New treatment paradigm for prostate cancer: abarelix initiation therapy for immediate testosterone suppression followed by a luteinizing hormone-releasing hormone agonist.BJU Int. 2012 Aug; 110(4):499-504.BI
Study Type - Therapy (prospective cohort). Level of Evidence 2a. What's known on the subject? and What does the study add? The sequential administration of a GnRH antagonist followed by an LHRH agonist in the management of prostate cancer patients has not been studied, but such a program would provide a more physiologic method of achieving testosterone suppression and avoid the obligatory testosterone surge and need for concomitant antiandrogens that accompany LHRH agonist therapy. The current study which uses abarelix initiation therapy for 12 weeks followed by either leuprolide or goserelin demonstrates the ability to more rapidly achieve testosterone suppression, avoid the obligatory LHRH induced testosterone surge, avoid the necessity of antiandrogens, all of which were accomplished safely, without inducing either additional or novel safety issues.

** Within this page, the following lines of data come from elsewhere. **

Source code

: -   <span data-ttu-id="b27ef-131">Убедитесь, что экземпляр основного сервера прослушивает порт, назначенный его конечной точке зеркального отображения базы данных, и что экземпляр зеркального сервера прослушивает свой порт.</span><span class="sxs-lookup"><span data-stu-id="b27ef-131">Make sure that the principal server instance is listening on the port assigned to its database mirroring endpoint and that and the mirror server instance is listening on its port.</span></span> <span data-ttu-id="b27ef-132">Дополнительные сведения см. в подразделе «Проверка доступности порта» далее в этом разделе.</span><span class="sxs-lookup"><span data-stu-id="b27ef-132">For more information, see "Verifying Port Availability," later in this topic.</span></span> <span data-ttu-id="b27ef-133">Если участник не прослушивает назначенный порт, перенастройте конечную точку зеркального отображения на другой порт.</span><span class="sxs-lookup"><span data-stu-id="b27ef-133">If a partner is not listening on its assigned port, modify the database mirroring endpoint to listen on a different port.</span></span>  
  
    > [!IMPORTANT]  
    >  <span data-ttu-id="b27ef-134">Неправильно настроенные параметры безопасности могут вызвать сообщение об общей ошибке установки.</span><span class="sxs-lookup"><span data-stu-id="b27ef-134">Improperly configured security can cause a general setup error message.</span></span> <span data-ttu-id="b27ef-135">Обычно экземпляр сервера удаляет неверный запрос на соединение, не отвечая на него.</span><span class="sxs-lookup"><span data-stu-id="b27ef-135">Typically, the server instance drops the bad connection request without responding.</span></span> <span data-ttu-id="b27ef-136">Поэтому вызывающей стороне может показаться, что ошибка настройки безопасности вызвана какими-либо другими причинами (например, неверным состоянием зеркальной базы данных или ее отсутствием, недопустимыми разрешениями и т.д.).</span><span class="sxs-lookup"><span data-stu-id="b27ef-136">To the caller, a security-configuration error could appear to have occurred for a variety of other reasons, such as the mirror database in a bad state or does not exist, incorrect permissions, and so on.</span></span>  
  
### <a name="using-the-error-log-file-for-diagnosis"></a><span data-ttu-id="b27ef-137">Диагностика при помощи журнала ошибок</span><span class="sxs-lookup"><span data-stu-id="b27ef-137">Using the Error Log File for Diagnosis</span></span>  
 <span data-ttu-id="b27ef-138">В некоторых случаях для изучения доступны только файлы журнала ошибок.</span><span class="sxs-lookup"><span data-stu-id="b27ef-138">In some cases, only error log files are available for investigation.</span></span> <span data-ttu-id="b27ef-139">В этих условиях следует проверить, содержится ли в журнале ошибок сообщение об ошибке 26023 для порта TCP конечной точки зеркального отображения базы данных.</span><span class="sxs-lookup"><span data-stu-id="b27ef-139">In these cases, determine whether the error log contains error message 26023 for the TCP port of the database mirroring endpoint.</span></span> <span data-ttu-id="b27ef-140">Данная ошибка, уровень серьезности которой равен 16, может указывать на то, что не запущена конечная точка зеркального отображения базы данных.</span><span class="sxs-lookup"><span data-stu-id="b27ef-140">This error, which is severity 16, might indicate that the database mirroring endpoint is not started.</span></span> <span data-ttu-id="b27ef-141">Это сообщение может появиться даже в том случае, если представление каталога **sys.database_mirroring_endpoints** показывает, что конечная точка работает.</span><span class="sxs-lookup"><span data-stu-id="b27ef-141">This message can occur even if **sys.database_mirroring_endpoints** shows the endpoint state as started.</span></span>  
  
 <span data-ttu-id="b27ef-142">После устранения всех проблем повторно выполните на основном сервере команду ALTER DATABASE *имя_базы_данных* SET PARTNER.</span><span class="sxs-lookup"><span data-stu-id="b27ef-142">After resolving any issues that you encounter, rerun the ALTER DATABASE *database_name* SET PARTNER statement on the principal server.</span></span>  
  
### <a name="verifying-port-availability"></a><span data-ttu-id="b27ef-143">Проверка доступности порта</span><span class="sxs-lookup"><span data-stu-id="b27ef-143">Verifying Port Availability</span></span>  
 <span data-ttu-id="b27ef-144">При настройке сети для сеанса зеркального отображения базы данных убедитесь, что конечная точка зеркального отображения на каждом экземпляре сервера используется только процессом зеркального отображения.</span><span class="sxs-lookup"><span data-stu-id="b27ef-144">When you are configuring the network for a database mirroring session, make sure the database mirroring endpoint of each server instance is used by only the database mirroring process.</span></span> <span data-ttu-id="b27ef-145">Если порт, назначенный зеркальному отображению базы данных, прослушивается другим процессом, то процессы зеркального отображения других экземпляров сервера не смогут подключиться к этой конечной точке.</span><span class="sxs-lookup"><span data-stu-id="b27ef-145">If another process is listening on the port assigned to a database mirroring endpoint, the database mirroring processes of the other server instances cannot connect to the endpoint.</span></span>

• To demonstrate the safety and endocrinological and biochemical efficacy of initiating treatment with the gonadotropin-releasing hormone (GnRH) antagonist, abarelix, followed by administration of an luteinizing hormone-releasing hormone (LHRH) agonist in patients with advanced and metastatic prostate cancer.
PATIENTS AND METHODS
• A multicentre, open-label design study was conducted at 22 centres in the US involving patients with: localized, locally advanced or metastatic disease; with a rising prostate-specific antigen (PSA) after definitive local treatment; patients undergoing neoadjuvant hormonal therapy before local therapy (radical prostatectomy, radiation therapy or cryosurgery); and patients in whom intermittent therapy was the planned treatment. • All patients received abarelix for 12 weeks followed by an LHRH agonist (either leuprolide or goserelin) for 8 weeks • The primary efficacy endpoint was achievement and maintenance of castration defined as testosterone <50 ng/dL from day 29 through to day 141 and whether abarelix initiation therapy could eliminate the testosterone surge after two consecutive doses of LHRH agonist therapy. • PSA, LH and follicle-stimulating hormone (FSH) levels were measured and adverse events were monitored.
• A total of 176 patients were enrolled into the present study, the majority of whom had localized prostate cancer (82%) and a PSA level <10 ng/mL (62%). • At the end of the abarelix treatment period (day 85), 93.8% of patients achieved castrate levels; during the first week of switch over to the LHRH agonist therapy (days 85-92) the rate was 86.5% and during the week after the second LHRH agonist injection (days 114-12) it was 93.3%. • A small, transient increase in testosterone occurred during the first injection of the LHRH agonist; mean (standard deviation [sd]) values increased from 17 (17.8) ng/dL at day 85 to 37.3 (51.07) ng/dL at day 86. • Mean (sd) PSA levels decreased from 20.5 (56.6) ng/mL at baseline to 3.7 (23.5) ng/mL on day 85 and remained stable throughout the LHRH agonist treatment phase. • Treatment-related adverse events occurred in 84% of patients overall; a similar incidence was reported during the two treatment phases.
• Abarelix initiation therapy results in the desired effect of achieving rapid testosterone suppression; testosterone surges after subsequent LHRH agonist therapy are greatly abrogated or completely eliminated. • This treatment paradigm (abarelix initiation followed by agonist maintenance) obviates the need for an antiandrogen. • Abarelix was well tolerated and no clinically meaningful or novel adverse events were observed during abarelix treatment or in the transition to LHRH agonist maintenance therapy.